There is only one music cassette in use on the buses in India, and I hear it everywhere; the result is that despite several months of inserting my ear plugs whenever the bus boys crank the latest Hindi pop hits up to eleven, I still know the songs backwards (which, incidentally, improves them).
It isn't confined to the buses, either. I hear it in shops, I hear it in buses, I hear it in rickshaws, I hear it in restaurants, and on bad nights I hear it in my sleep. It's a compilation of Hindi pop hits of 1998 and I'm almost tempted to buy a copy simply so I can glare at it.
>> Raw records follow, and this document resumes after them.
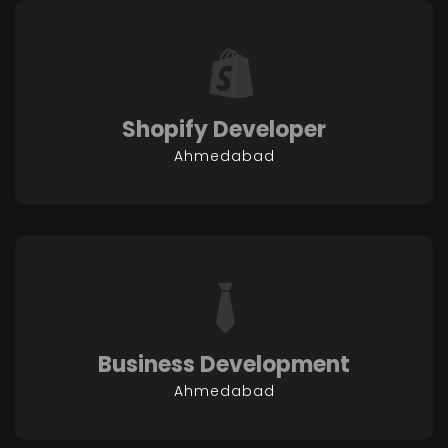
Shopify Developer
Ahmedabad
Business Development
Ahmedabad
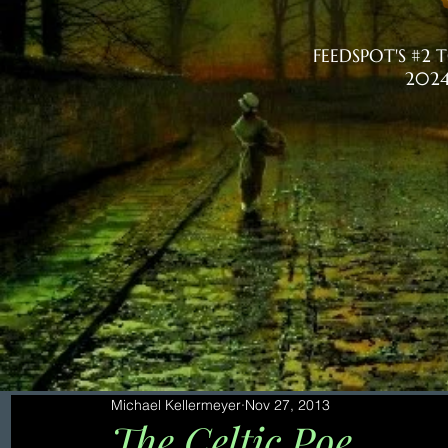
FEEDSPOT'S #2
2024
Michael Kellermeyer
Nov 27, 2013
The Celtic Poe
The Hindi pop you get on Indian buses isn't unique in being irritating; every country in the world has some kind of music that's designed to make the ears ache. For example, the majority of the music in Australia and New Zealand is western, and as such has good bits and appalling bits, while the tribal music of the Aborigines and Maoris is highly emotive and well worth investigating; Polynesian music is also tribal, and it's pretty interesting until the ukulele kicks in, which it unfortunately does all too often; Indonesian music is either abysmal pop from fat Elvis clones, or intriguing traditional gamelan music that sounds like the introduction to Peter Gabriel's San Jacinto played on an out-of-tune set of tubular bells; Singaporean music is a melting pot of its neighbours' efforts, but it is effectively being swallowed up by rock 'n' roll; I can't really remember the music in Malaysia or Thailand, but I remember one bus journey – I forget which country – where the musical accompaniment bore a scary resemblance to the sound of a cat scratching its claws down a blackboard; and Indian and Nepalese music is wonderfully diverse, with traditional tabla music, the wonderful sound of the sitar, entertaining film music, and the kind of pop music that is chirpy, bouncy and annoying in the way that happy morning people are when you've got a nasty hangover behind the eyes.
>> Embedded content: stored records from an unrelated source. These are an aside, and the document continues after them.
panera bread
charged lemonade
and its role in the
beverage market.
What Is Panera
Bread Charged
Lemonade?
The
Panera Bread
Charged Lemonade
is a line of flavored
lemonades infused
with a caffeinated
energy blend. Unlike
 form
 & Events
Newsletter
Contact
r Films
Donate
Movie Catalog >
So is Hindi pop more irritating than any other country's pap? It depends; I remember almost gnawing my left leg off while putting up with Indonesian pop, I remember Thai videos on buses frying my brain cells, and I'll keep my thoughts about the ukulele to myself. Hindi music, though, is close to winning, because the voices have an amazing way of cutting through any other noise, be it the rumble of the bus or the fascinating cacophony of life in India. The women who sing Hindi pop music sound like they are on helium1 and the men basically shout, so whatever the lyrical and compositional subtleties, it sounds to the unwary like a kind of aural warfare. Add in string sections that sound like the Eeee-Eeee-Eeee from Psycho's shower scene, and you have a musical experience that can only be described as invasive, which is a shame, because Hindi pop2 is everywhere in India.
On top of this, Hindi pop songs are plugged so remorselessly that even if the music weren't so invasive, it would still get to me; there's no kind of music in the world that can stand that sort of constant playing. Especially not Hindi Pop Hits of 1998...
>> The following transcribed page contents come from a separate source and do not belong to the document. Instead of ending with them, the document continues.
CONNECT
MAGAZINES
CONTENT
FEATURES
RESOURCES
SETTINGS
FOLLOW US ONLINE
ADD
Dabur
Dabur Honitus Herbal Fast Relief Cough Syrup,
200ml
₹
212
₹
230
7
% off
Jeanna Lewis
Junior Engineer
1 Often this is due to a faulty tape mechanism playing the tape too quickly; I put one of my tapes into a supposedly posh Indian tape deck, and even Sheryl Crow sounded light and shrill. I'm convinced that if the local equivalents of Andrew Eldritch's and Janis Joplin's 40-a-day voices ever appeared on the Indian pop scene, they would be burned at the stake for heresy in much the same way that Elvis was for his earth-shattering hip movements in the fifties.
2 I'm not talking about Hindi film music here, because although it might sound the same to the uninitiated, Hindi film music is really rather skilled. In the films, singer-songwriters are not common, and there's normally a composer who writes the music, a lyricist who writes the words, a group of singers who sing the songs, and the actors who mime and dance along on the screen. The composition and lyricism is in a different league to bog-standard Hindi pop, and the dancing is, without a doubt, spectacular and highly skilled, and puts western boy bands to shame. If only all Indian pop was this impressive; unfortunately, it isn't.